We now have a lot more data on what students are doing – the challenge for us is how we integrate this into better decision making. (Ethics, accuracy, privacy are all things that we have to consider.)
Learning needs to not be structured around seat time and credit hours. (I feel dirty even typing that.) Our students learn how to succeed in the environments that we give them. We don’t want to train them into mindless repetition. Once again, competency based learning, strongly formative, reflecting actual knowledge, is the way to go here.
(I really wish that we’d properly investigated the CBL first year. We might have done something visionary. Now we’ll just look derivative if we do it three years from now. Oh, well, time to start my own University – Nickapedia, anyone?)
Credentials raised their ugly head again – it’s one of the things that Unis have had in the bag. What is the new approach to credentials in the digital environment? Certificates and diplomas can be integrated into your on-line identity. (Again, security, privacy, ethics are all issues here but the idea is sound.) Example given was “Degreed”, a standalone credentialing site that can work to bridge recognised credentials from provide to employer.
Alternatives to degrees are being co-created by educators and employers. (I’m not 100% sure I agree with this. I think that some employers have great intentions but, very frequently, it turns into a requirement for highly specific training that might not be what we want to provide.)
Can we reinvent an alternative model that reinvents delivery systems, business models and support models? Can a curriculum be decentralised in a centralised University? What about models like Minerva? (Jeff mentioned this as well.)
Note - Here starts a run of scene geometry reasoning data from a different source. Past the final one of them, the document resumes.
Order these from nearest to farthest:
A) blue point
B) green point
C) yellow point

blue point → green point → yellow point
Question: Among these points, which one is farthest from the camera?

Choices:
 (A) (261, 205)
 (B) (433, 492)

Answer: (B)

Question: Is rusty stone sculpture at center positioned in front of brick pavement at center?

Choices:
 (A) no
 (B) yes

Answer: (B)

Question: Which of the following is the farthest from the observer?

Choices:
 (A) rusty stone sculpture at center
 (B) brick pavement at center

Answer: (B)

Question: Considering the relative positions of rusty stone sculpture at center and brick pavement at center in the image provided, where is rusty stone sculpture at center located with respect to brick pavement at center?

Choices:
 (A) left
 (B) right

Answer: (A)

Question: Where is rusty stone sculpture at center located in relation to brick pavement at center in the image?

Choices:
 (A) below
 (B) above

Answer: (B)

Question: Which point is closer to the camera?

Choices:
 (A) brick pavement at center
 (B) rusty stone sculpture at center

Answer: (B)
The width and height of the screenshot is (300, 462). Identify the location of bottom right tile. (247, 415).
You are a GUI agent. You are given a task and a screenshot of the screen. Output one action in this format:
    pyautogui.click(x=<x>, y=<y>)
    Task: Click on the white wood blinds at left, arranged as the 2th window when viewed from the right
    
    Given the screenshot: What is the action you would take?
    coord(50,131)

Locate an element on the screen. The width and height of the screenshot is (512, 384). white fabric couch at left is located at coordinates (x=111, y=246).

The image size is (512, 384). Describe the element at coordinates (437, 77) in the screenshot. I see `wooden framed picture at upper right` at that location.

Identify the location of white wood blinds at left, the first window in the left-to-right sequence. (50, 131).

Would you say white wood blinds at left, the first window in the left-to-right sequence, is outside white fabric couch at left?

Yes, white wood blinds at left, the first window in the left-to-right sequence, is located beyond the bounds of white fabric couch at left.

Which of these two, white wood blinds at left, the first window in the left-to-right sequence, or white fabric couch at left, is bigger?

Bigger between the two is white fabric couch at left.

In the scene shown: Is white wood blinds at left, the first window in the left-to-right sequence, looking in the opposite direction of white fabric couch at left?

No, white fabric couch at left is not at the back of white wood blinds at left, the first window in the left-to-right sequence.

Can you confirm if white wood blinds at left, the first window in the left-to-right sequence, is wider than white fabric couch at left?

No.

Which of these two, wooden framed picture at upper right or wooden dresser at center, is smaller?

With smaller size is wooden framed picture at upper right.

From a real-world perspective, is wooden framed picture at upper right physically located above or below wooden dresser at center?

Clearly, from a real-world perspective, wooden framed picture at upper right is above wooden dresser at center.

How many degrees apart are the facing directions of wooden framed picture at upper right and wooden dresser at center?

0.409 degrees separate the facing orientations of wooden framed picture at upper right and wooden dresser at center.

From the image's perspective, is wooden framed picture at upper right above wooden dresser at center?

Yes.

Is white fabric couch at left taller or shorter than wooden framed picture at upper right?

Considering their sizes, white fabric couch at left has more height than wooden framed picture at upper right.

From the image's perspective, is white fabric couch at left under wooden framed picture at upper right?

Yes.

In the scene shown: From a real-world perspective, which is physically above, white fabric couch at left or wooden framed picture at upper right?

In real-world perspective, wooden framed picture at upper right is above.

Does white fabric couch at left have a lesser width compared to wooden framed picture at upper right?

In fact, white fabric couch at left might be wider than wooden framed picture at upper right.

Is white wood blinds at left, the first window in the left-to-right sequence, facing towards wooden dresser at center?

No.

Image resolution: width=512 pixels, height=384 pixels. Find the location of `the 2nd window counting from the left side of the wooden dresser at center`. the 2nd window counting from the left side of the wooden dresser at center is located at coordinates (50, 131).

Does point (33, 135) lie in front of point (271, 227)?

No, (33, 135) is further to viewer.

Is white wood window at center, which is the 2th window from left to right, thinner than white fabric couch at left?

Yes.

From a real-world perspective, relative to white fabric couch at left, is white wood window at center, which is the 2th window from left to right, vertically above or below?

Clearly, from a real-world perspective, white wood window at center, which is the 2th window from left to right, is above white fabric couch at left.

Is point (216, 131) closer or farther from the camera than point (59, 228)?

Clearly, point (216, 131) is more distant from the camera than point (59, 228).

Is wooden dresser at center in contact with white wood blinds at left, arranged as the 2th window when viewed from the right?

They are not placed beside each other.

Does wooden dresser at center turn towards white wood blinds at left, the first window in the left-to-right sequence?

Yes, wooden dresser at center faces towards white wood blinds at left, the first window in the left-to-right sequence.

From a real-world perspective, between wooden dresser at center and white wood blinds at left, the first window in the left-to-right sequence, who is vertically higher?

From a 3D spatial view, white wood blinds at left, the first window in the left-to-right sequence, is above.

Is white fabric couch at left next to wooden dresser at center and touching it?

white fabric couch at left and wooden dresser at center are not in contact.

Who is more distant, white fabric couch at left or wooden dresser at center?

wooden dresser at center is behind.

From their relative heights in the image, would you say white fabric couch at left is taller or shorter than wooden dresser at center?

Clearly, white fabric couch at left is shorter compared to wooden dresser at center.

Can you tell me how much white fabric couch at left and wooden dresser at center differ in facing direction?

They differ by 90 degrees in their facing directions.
(The slides got out of whack with the speaker for a while, apologies if I missed anything.)
(I should note that I get twitchy when people set up education for-profit. We’ve seen that this is a volatile market and we have the tension over where money goes. I have the luxury of working for an entity where its money goes to itself, somehow. There are no shareholders to deal with, beyond the 24,000,000 members of the population, who derive societal and economic benefit from our contribution.)
As noted on the next slide, working learners represent a sizeable opportunity for increased economic growth and mobility. More people in college is actually a good thing. (As an aside, it always astounds me when someone suggests that people are spending too much time in education. It’s like the insult “too clever by half”, you really have to think about what you’re advocating.)
For her closing thoughts, Diane thinks:
- The boundaries of the educational system must be re-conceptualised. We can’t ignore what’s going on around us.
- The integration of digital and physical experiences are creating new ways to engage. Digital is here and it’s not going away. (Unless we totally destroy ourselves, of course, but that’s a larger problem.)
- Can we design a better future for education.
Lots to think about and, despite some technical issues, a great talk.